To make ordering as easy as possible, it’s important that Jim categorises what is now a fast growing list of products. To do this, he needs to create custom categories and assign these to each product. So, let’s build a category table:

  • Category ID -  Type: Number, Automatically Increase
  • Category Name - Type: Text, Length: 100
  • Parent Category ID – Type: Number

The category table may look quite simple, but it demonstrates another important database concept known as a recursive relationship. A recursive relationship in this context, is a relationship that rather than linking to another table, links back to its own table. The following is a perfect example of recursive relationships in a database table:

Category ID

Category Name

Parent Category ID

1

Cakes

NULL

2

Chocolate

1

3

Fruit

1

4

Candy

1

 

The first record here, Category 1, is called Cakes. Pretty much everything Jim has made so far would be in this category, but his kitchens bake chocolate cake, sponge cakes, fruit cakes, lemon cakes and so on. He wants each of these in a more specific category than just ‘Cakes’.

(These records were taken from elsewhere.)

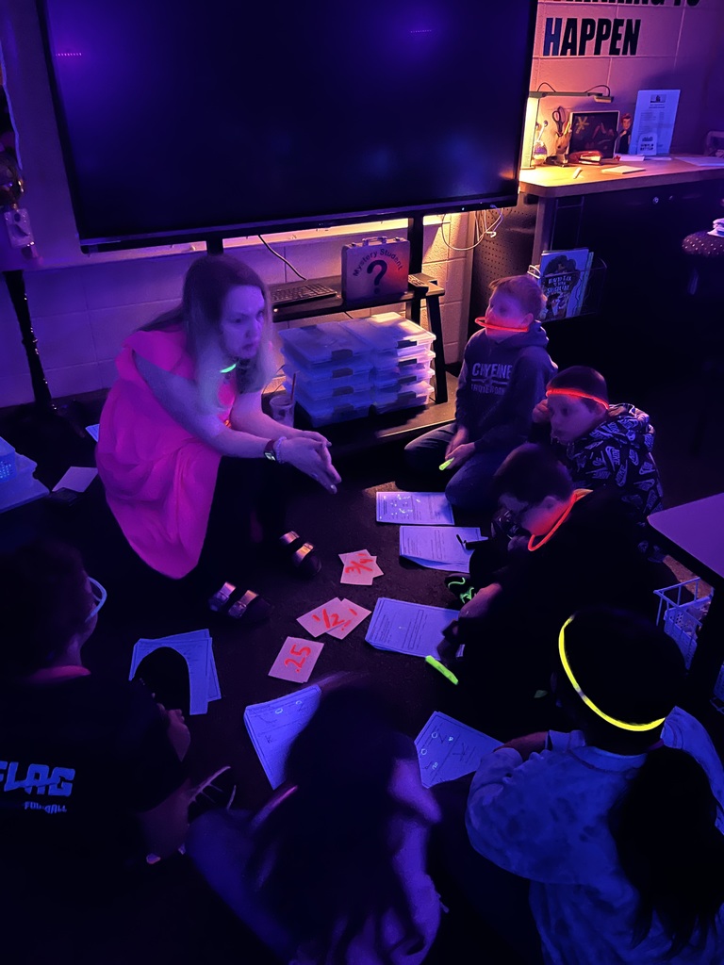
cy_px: 482
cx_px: 362
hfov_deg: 53.1
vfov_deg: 67.3
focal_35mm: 26
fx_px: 725
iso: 1600
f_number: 1.6
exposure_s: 1/9
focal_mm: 5.1
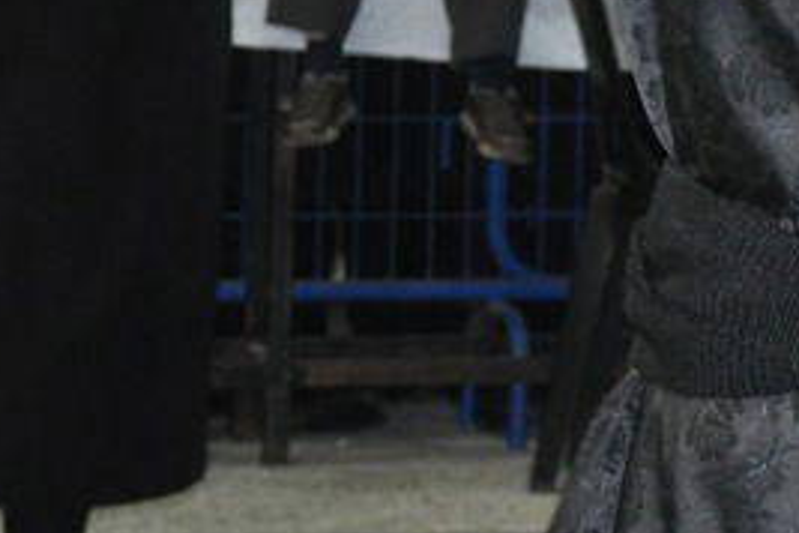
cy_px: -49
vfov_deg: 5.0
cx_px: 1389
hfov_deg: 7.3
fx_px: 6125
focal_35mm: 276
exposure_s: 1/60
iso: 800
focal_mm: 48
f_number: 4.8
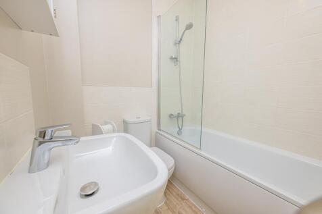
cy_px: 107
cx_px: 161
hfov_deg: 104.3
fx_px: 125
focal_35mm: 14
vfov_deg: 81.2
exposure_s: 1/200
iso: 250
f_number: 7.1
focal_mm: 14
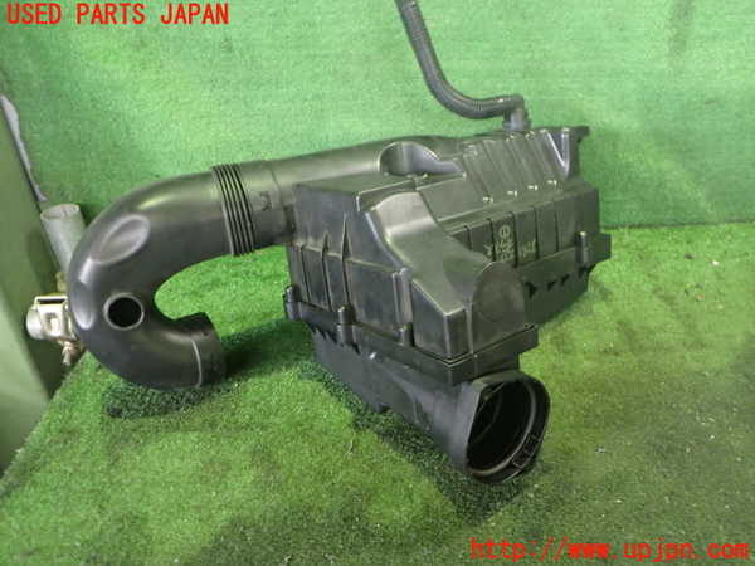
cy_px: 283
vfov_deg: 46.8
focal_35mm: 30
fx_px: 654
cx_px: 378
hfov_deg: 60.0
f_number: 2.3
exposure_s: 1/25
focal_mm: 5.4
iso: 800
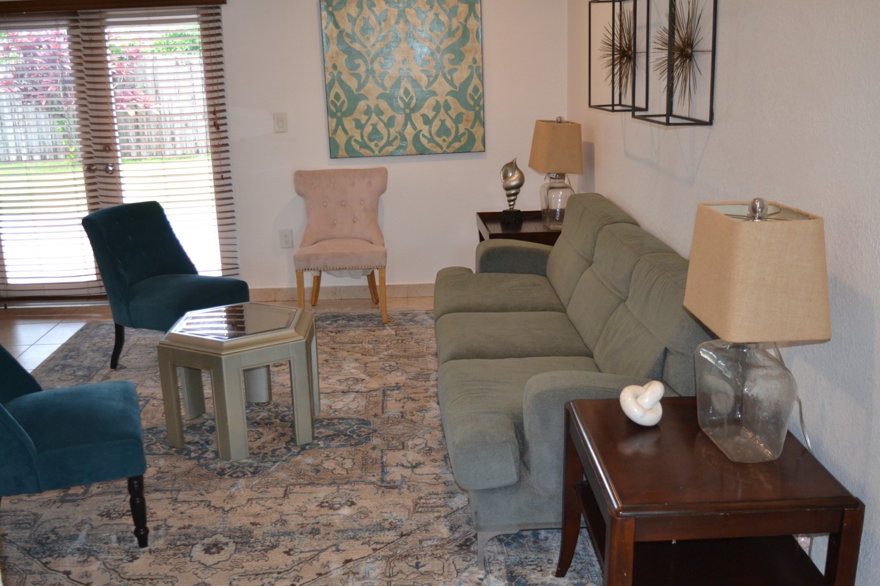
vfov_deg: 36.9
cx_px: 440
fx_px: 880
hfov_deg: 53.1
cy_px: 293
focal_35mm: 36
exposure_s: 1/60
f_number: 4
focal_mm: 24
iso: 560
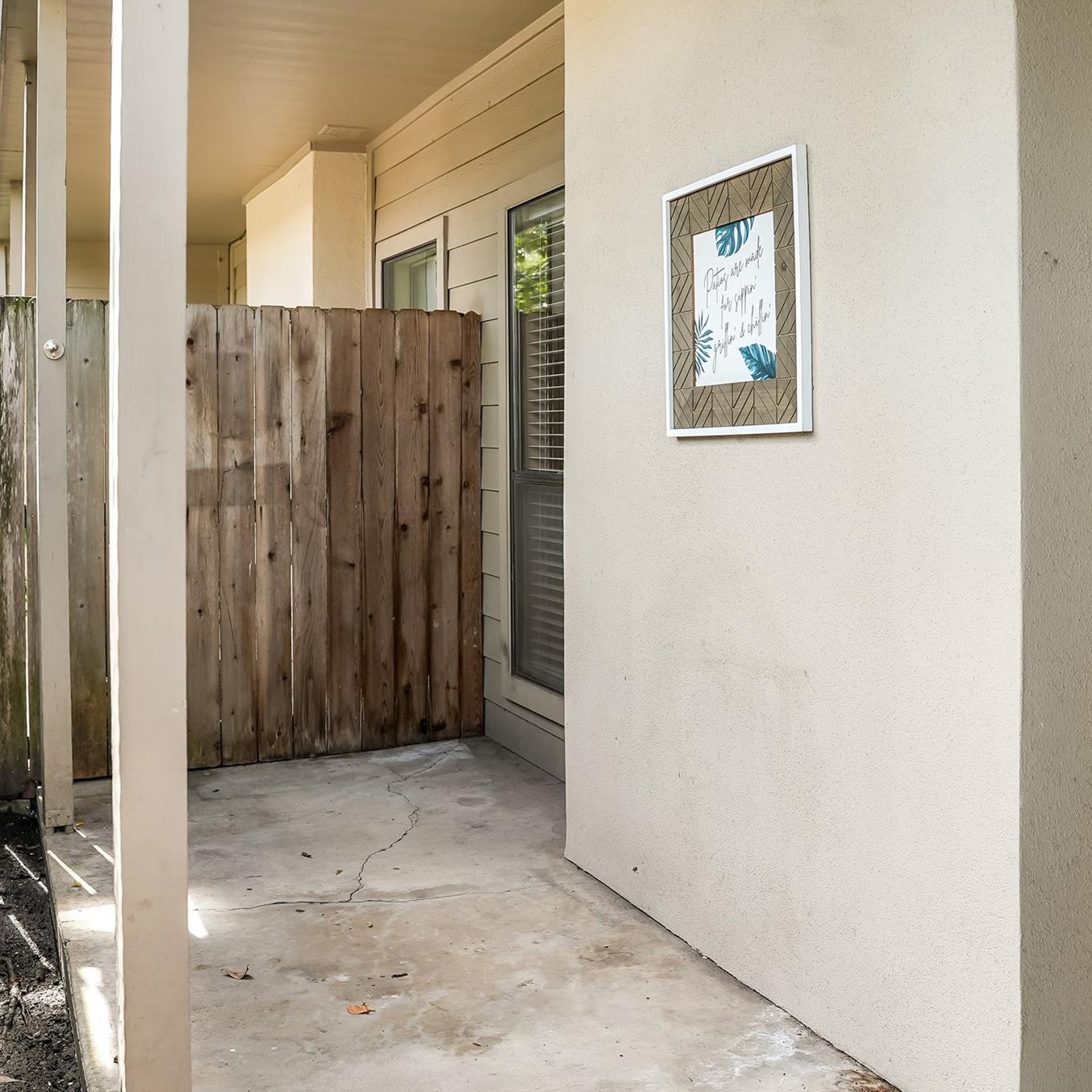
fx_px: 1285
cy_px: 549
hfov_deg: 46.0
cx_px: 527
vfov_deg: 46.0
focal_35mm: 36
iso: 200
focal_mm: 28
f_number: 4
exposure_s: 1/160
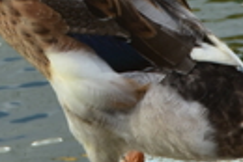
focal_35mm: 1380
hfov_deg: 1.5
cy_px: -74
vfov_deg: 1.0
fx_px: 9325
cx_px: 17
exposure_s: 1/125
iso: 125
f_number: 11
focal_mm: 200
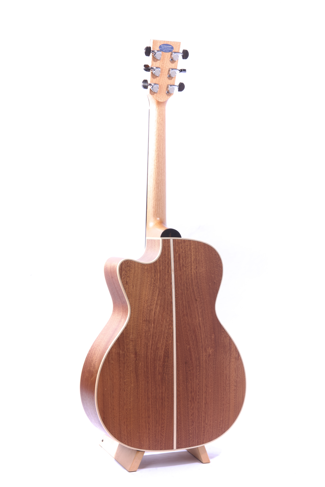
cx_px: 162
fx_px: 839
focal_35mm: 62
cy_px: 244
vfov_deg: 32.4
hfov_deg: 21.9
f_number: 20
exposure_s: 1/50
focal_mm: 62
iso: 100
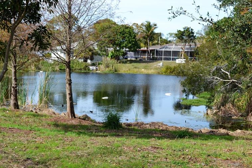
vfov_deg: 25.5
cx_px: 106
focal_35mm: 53
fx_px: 371
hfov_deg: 37.4
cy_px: 98
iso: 100
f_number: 7.1
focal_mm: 26
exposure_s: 1/200
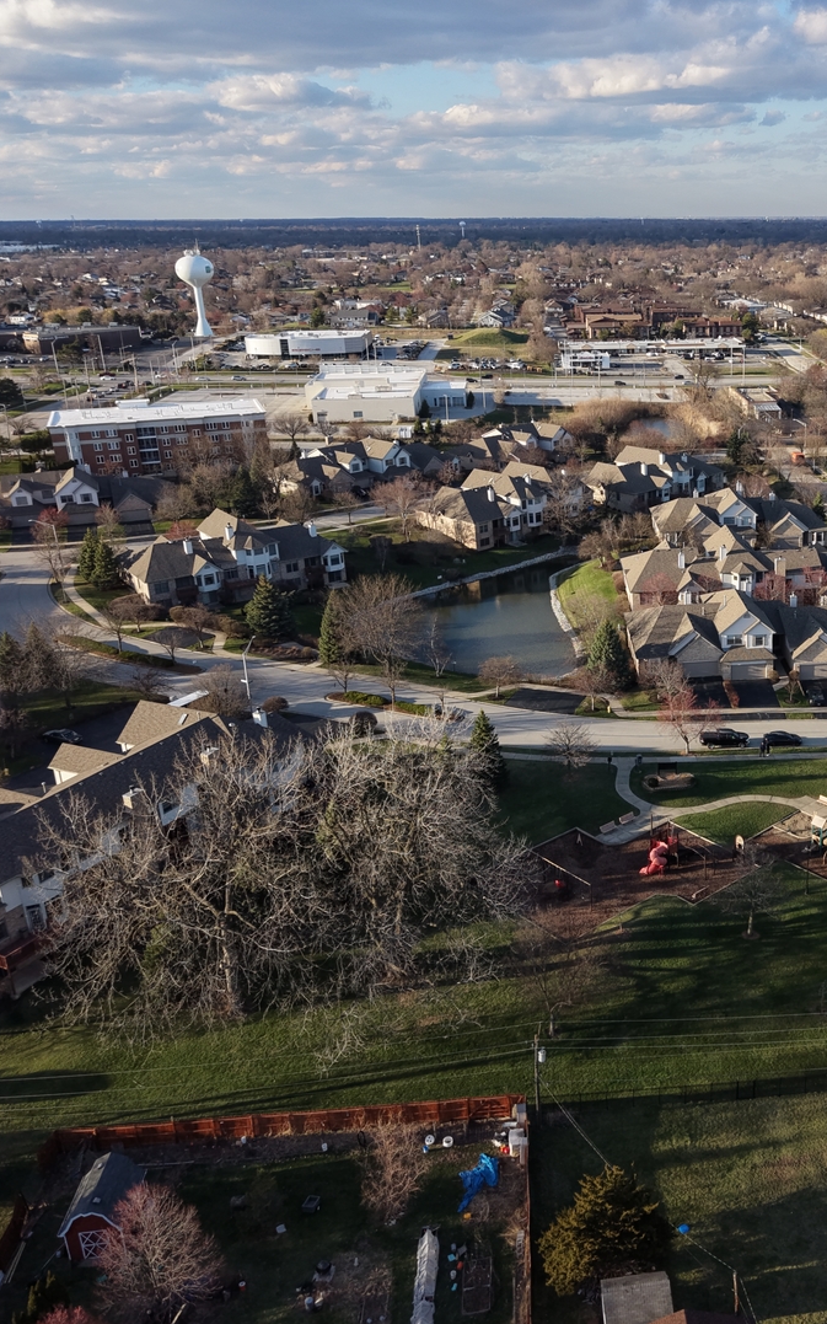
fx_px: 1226
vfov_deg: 56.7
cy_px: 661
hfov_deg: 35.6
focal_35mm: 34
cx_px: 707
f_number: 1.8
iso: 280
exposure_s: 1/100
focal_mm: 8.67
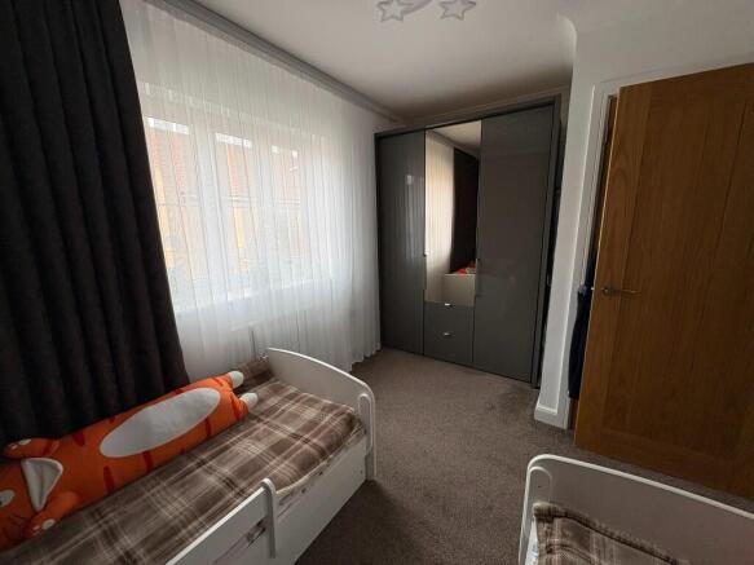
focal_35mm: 14
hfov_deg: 102.1
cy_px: 282
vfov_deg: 85.7
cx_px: 377
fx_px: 305
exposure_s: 1/99
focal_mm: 2.22
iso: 64
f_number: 2.2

In the table above, Jim has created three child categories of the main ‘Cakes’ category. The Parent Category ID number in the third column of this table can only be one of the numbers in the Category ID field that has already been entered into the database, this is what makes the relationship recursive.

So, we can assign Category 2, ‘Chocolate’, to Category 1, ‘Cakes’. This means that there is now a category called ‘Cakes’, with a sub-category called ‘Chocolate’, that would contain any chocolate cake crossovers. The two other categories, ‘Fruit’ and ‘Candy’, have this same relationship.

Following this structure, Jim can create as many subcategories and levels as he wants. The world is his fruitcake right now, but how does his database look?

Ah. We have an issue. The Category table has no links to any other table in the database and, with a few exceptions, this should never really happen. We need to be able to link products to one or more categories. There needs to be an intermediary table between Product and Category which determines which products are assigned to which categories.

This Product Category table should look like the following:

  • Product Category ID – Type: Number, Automatically Increase
  • Product ID – Type: Number
  • Category ID – Type: Number

Then we can link the Product table to the Product Category table through the Product ID, and the Product Category table to the Category table through the Category ID.

The Product Category table completes the link between all of the tables and means a product can be assigned to any number of categories. Additionally, if Jim assigned a cake to the ‘Chocolate’ category, the structure of the data makes it possible to get the breadcrumb trail back-up through parent categories to see the hierarchy of categories in his database.

Did Someone Say Biscuits?

Jim has now ventured into biscuits, bourbons, custard creams, jammy dodgers…you name it, he bakes it! With the structure we have now, there is no need to change the database to add a new line of products. Jim can simply add a new category without a parent category called Biscuits, and start creating subcategories, as he sees fit.

In short, Jim’s good to go.

As we said earlier, a lot can change in business, but this structure should support Jim for the next year as he scales up his orders and builds a nice catalogue site to list his products.

Important database advice to go:

  • Unless there is an exceptional reason, all database tables should generally be linked together.
  • Recursive relationships are relationships that have their start and end fields in different fields in the same table.
  • NULL values are values used to indicate that data does not exist for a certain cell, row or table. Values of 0, empty strings of text and similar are valid items of data, and can have a different meaning.